Whenever a line in the data below includes the string "การปฏ", copy it out.
*** Listed records Section Begins ***
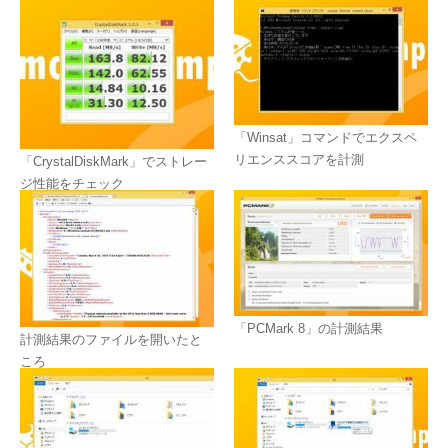
「Winsat」コマンドでエクスペ
リエンススコアを計測
「CrystalDiskMark」でストレー
ジ性能をチェック
「PCMark 8」の計測結果
計測結果のファイルを開いたと
ころ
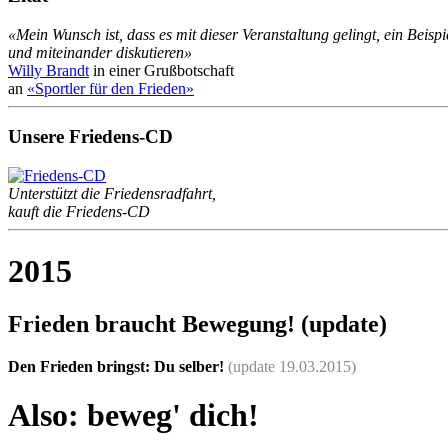
«Mein Wunsch ist, dass es mit dieser Veranstaltung gelingt, ein Beisp
und miteinander diskutieren»
Willy Brandt
in einer Grußbotschaft
an
«Sportler für den Frieden»
Unsere Friedens-CD
Unterstützt die Friedensradfahrt,
kauft die Friedens-CD
2015
Frieden braucht Bewegung! (update)
Den Frieden bringst: Du selber!
(update 19.03.2015)
Also: beweg' dich!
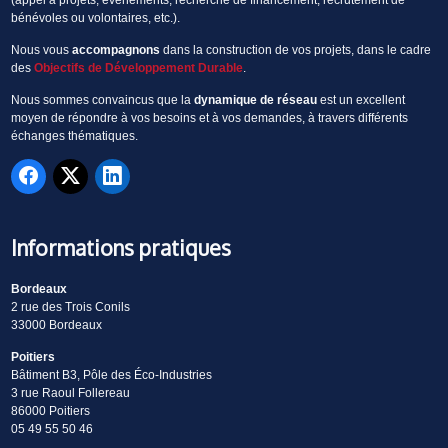
(appel à projets, événements, recherche de financement, recrutement de
bénévoles ou volontaires, etc.).
Nous vous
accompagnons
dans la construction de vos projets, dans le cadre
des
Objectifs de Développement Durable
.
Nous sommes convaincus que la
dynamique de réseau
est un excellent
moyen de répondre à vos besoins et à vos demandes, à travers différents
échanges thématiques.
Informations pratiques
Bordeaux
2 rue des Trois Conils
33000 Bordeaux
Poitiers
Bâtiment B3, Pôle des Éco-Industries
3 rue Raoul Follereau
86000 Poitiers
05 49 55 50 46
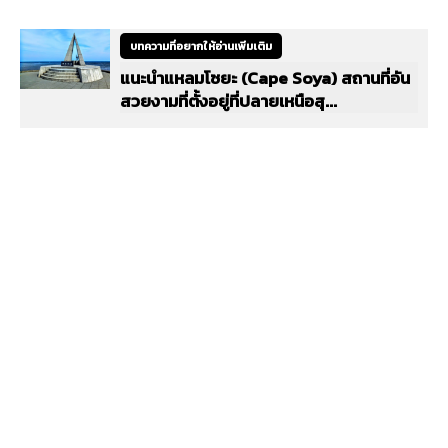
บทความที่อยากให้อ่านเพิ่มเติม
แนะนำแหลมโซยะ (Cape Soya) สถานที่อัน
สวยงามที่ตั้งอยู่ที่ปลายเหนือสุ...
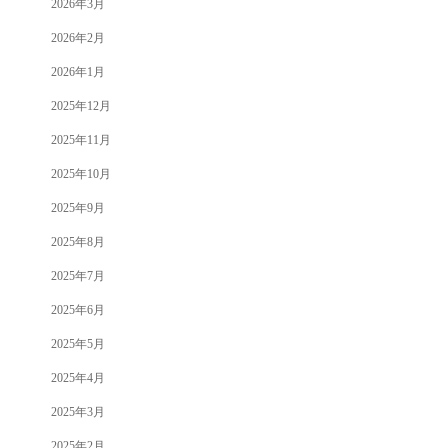
2026年3月
2026年2月
2026年1月
2025年12月
2025年11月
2025年10月
2025年9月
2025年8月
2025年7月
2025年6月
2025年5月
2025年4月
2025年3月
2025年2月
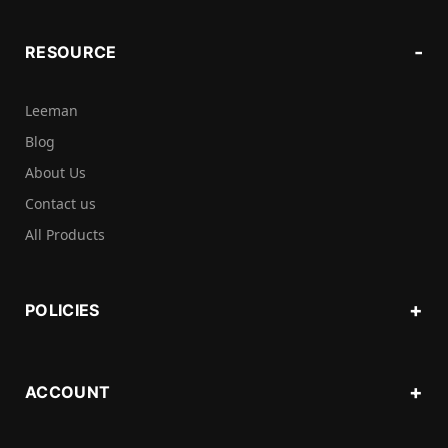
RESOURCE
Leeman
Blog
About Us
Contact us
All Products
POLICIES
ACCOUNT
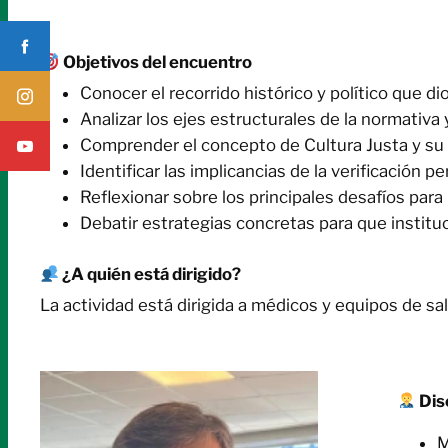
Objetivos del encuentro
Conocer el recorrido histórico y político que d
Analizar los ejes estructurales de la normativa 
Comprender el concepto de Cultura Justa y su i
Identificar las implicancias de la verificación p
Reflexionar sobre los principales desafíos par
Debatir estrategias concretas para que instit
¿A quién está dirigido?
La actividad está dirigida a médicos y equipos de sa
Dise
M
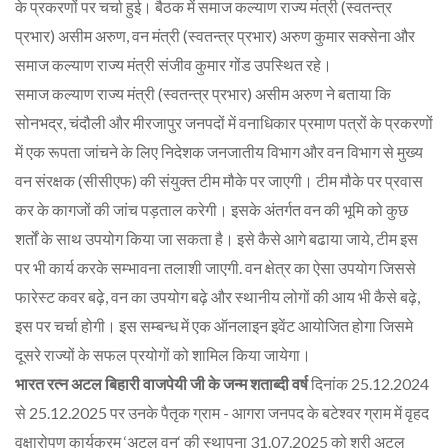
के प्रकरणों पर चर्चा हुई। बैठक में समाज कल्याण राज्य मंत्री (स्वतन्त्र
प्रभार) असीम अरुण, वन मंत्री (स्वतन्त्र प्रभार) अरुण कुमार सक्सेना और
समाज कल्याण राज्य मंत्री संजीव कुमार गोंड उपस्थित रहे।
समाज कल्याण राज्य मंत्री (स्वतन्त्र प्रभार) असीम अरुण ने बताया कि
सोनभद्र, चंदौली और मीरजापुर जनपदों में वनाधिकार प्रमाण पत्रों के प्रकरणों
में एक रूपता जांचने के लिए निदेशक जनजातीय विभाग और वन विभाग से मुख्य
वन संरक्षक (सीसीएफ) की संयुक्त टीम मौके पर जाएगी। टीम मौके पर प्रवास
कर के कागजों की जांच पड़ताल करेगी। इसके अंतर्गत वन की भूमि को कुछ
शर्तों के साथ उपयोग किया जा सकता है। इसे कैसे आगे बढाया जाये, टीम इस
पर भी कार्य करके सम्भावना तलाशी जाएगी. वन क्षेत्र का ऐसा उपयोग जिससे
फारेस्ट कवर बढ़े, वन का उपयोग बढ़े और स्थानीय लोगों की आय भी कैसे बढ़े,
इस पर चर्चा होगी। इस सम्बन्ध में एक ऑनलाइन इवेंट आयोजित होगा जिसमे
दूसरे राज्यों के सफल प्रयोगों को शामिल किया जायेगा।
भारत रत्न अटल बिहारी वाजपेयी जी के जन्म शताब्दी वर्ष
दिनांक 25.12.2024
से 25.12.2025 पर उनके पैतृक ग्राम - आगरा जनपद के बटेश्वर ग्राम में वृहद
वृक्षारोपण कार्यक्रम ‘अटल वन‘ की स्थापना 31.07.2025 को श्री अटल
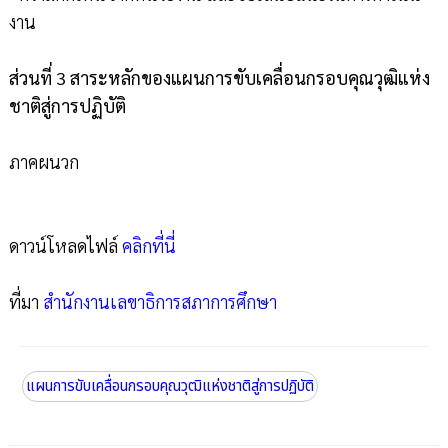
งาน
ส่วนที่ 3 สาระหลักของแผนการขับเคลื่อนกรอบคุณวุฒิแห่ง
ชาติสู่การปฏิบัติ
ภาคผนวก
ดาวน์โหลดไฟล์
คลิกที่นี่
ที่มา
สำนักงานเลขาธิการสภาการศึกษา
แผนการขับเคลื่อนกรอบคุณวุฒิแห่งชาติสู่การปฏิบัติ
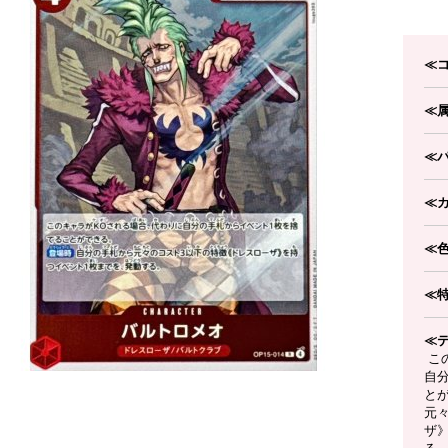
≪
≪
≪
≪
≪
≪
≪
こ
自
と
元
ザ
*** Listed records Section Ends ***
[Final answer]:
ชาติสู่การปฏิบัติ
แผนการขับเคลื่อนกรอบคุณวุฒิแห่งชาติสู่การปฏิบัติ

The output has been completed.